取り組む課題:
1. 思い悩みとイエスの教えについての文章を2文で要約してください。
2. 思い悩みとイエスの教えについての文章を、最後の文のあとから書き継いでください。

課題文:
ほんとうに、人生、悩みはつきません。どうにもならないものを心配するよりも、もっとほかのところに目を向けてごらんなさいと、イエス様は、おっしゃいます。
神への信頼
いったいどこに目を向けろと、イエス様はおっしゃるのでしょうか。お金でしょうか。確かに貯金があればあしたは安心です。お金で安心を買いなさいと、イエス様はおっしゃっているのでしょうか。もちろん、そうではありません。
以前、日曜学校で「お金が、降ってこないかなぁ」と、つぶやいた男の子がいました。「そのお金で、何をするの」とたずねますと、「困っている人を助けたい」と答えてくれました。今日の聖書のすぐ前にも、「富は(お金は)この世に積んではいけない、お金は天に積みなさい」と、あります。
「天」とは、何のことでしょうか。33節に、「何よりもまず、神の国と、神の義を求めなさい」と、あります。「神の国」、それはイエス様によってすでにこの世界で始まっているのですから、あなたは「神の国」を現しなさい、隣人を愛しなさいとイエス様はおっしゃいます。
でも、私たちは隣りの人よりも、まずは自分のことを心配します。私自身食べ物に気を使いますし、テレビでは健康食品のコマーシャルばかりです。
イエス様はおっしゃいました。何を食べようか、何を飲もうかと思い悩むな、そんなことをしたところで、寿命をわずかでも延ばすことができようか。
現代の医学によれば、何を食べるかによって、人の命は長くもなれば短くもなるわけですが、やがて歳をとれば、そういった努力もむなしくなります。どんなに医学が進歩しても、空を飛ぶ鳥、野に咲く花と同じように、結局は神様に委ねるほかはありません。
イエス様のご生涯も、さながら野の花のようでした。
「あすは炉に投げ込まれる野の草」とは、ご自身のことをおっしゃっているようにも、聞こえます。このあと八章のところで、イエス様は「狐には巣穴があり、空の鳥にも巣があるけれども、私には泊まるところもない」と、おっしゃっています。

提示データ:

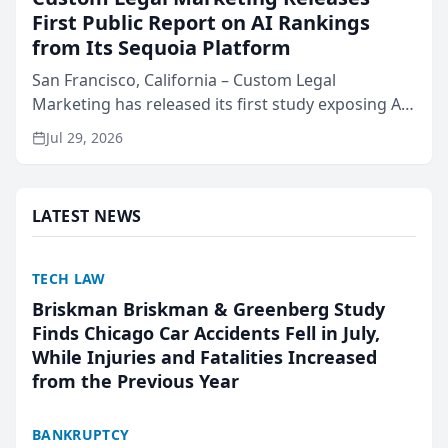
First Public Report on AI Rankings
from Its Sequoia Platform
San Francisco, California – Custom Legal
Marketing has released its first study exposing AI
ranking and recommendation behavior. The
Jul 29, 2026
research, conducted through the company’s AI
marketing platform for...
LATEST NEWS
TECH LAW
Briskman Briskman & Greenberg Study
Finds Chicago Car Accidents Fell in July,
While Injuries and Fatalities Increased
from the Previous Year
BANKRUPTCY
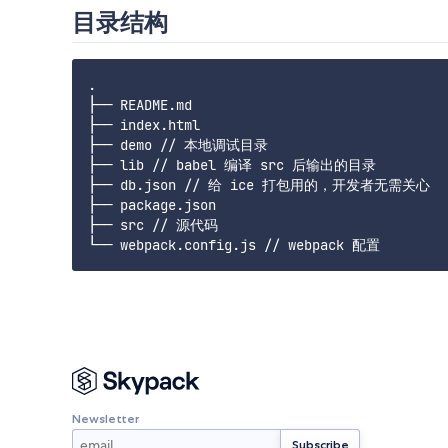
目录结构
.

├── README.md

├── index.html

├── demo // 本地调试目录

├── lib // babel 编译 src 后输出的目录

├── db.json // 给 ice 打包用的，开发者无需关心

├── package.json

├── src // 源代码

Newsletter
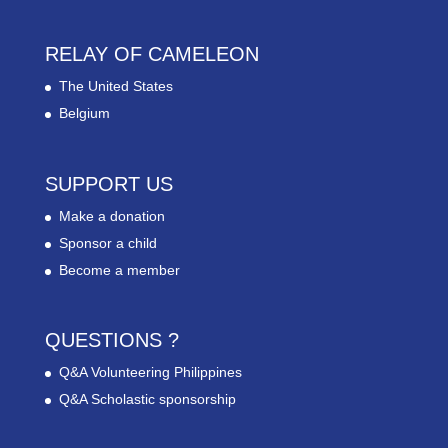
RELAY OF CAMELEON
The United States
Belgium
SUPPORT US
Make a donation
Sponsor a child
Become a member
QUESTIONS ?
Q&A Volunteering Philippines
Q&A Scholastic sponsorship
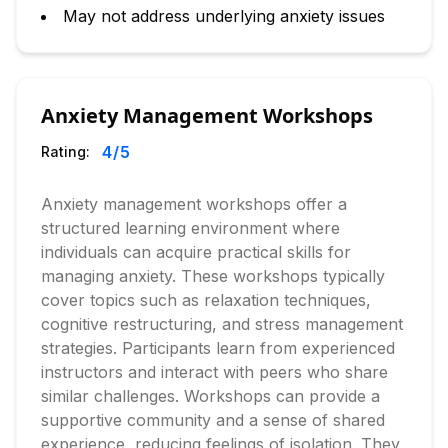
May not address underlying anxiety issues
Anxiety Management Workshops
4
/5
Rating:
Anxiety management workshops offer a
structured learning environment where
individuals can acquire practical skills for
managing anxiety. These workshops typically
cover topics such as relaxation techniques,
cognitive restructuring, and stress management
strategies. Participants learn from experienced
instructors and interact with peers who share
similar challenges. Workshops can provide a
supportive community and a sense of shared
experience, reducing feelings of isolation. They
---
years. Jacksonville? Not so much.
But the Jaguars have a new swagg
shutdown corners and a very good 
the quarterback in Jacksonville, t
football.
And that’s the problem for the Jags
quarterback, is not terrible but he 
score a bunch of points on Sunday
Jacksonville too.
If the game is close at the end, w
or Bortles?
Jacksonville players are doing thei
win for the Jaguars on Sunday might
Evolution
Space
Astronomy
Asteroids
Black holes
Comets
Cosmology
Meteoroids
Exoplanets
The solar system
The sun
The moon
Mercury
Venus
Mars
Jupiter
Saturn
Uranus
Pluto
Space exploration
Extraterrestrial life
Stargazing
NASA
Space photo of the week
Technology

解答一覧:
1. イエスは、どうにもならないことを思い悩むより、神の国と神の義を求め、隣人を愛するよう説くが、私たちは隣人よりもまず自分の食べ物や健康を心配してしまう。しかし、どんなに医学が進歩しても、結局は空の鳥や野の花と同じように神に委ねるほかはなく、イエスの生涯もさながら野の花のようであった。

2.
イエス様が、教えをのべ伝えたにお出かけになった時、
貧しい出で立ちで野宿をしました。身に携えるものは何もなく、飢え死にの危険さえありました。その苦労に満ちたご生涯のひとコマひとコマにあって、父なる神は、いつもその日に必要なものすべてを備えてくださったと、イエス様はしみじみと人生を、振り返っているのです。
明日のことまで、思い悩むな。
その日の苦労は、その日だけで十分である。
これは私のような、なまじっかの苦労人が言えることではありません。イエス様ご自身が、死と隣り合わせの伝道活動のなかで、父なる神への絶対の信頼を、告白なさっているみ言葉なのです。
神の国を現す
いったい、私たちも死と隣合わせになって、あしたのことを心配しないでいられるものでしょうか。
私には、100歳を超えた祖母がいました。「ふじ」という名前だったので、「ふじさん」と呼ばれていました。最後は寝たきりになって、部屋に入ると、ベッドであおむけになって天井をみていました。私はまだ若かったので、気の毒に思ったものです。
あとで分かったことですが、人間、百歳を超えると、幸せな気持ちに包まれるようになるそうです。東京都健康長寿医療センターは、これを「百寿者の心に学ぶ」というスローガンにしています。百歳と言えば、残された平均余命はわずか一年。それでも、毎日を幸せに包まれて過ごしていらっしゃいます。だから「百寿者の心に学びなさい」。あの時の祖母の眼差しも天井ではなく、そのはるかうえの「天」に、向けられていたのだろう、きっと「ふじおばあちゃん」は幸せだったのだと、今になって思います。百歳を過ぎた老人は、あした神様に会えると思って幸せに暮らしていいるのなら、私もぜひ百寿者の心に学びたいと思います。
今日の聖書はこれに通じます。まさに「あすのことまで悩まない」究極の生き方です。もちろん、「あした何を食べようか」と心配するのは、生きてゆくために絶対に必要なことです。でも、そこにばかり目を向けていれば良いわけではありません。私たちがきょうの聖書から学ぶのは、イエス様のまなざしが、いつも「神の国」に、向けられていたことです。
何よりもまず、神の国と神の義を、求めなさい。
天の父なるかみさまが、いつかこの世界をご支配される時、私たちは神様と共にいつまでも住むことをゆるされる、ただその一点を見つめていなさい」と、イエス様は、おっしゃいます。
だから、あした何を食べようか、何を飲もうか、何を着ようかと思い悩むな。
それはみな、異邦人が、切に、求めているものだ。
たとえば、エジプトの王様は異邦人ですから、大きなピラミッドを造って宝物を収めました。これはどこの国も同じで、日本には仁徳天皇の大きなお墓がありますし、フランスも中国も、王様はみな同じことをしました。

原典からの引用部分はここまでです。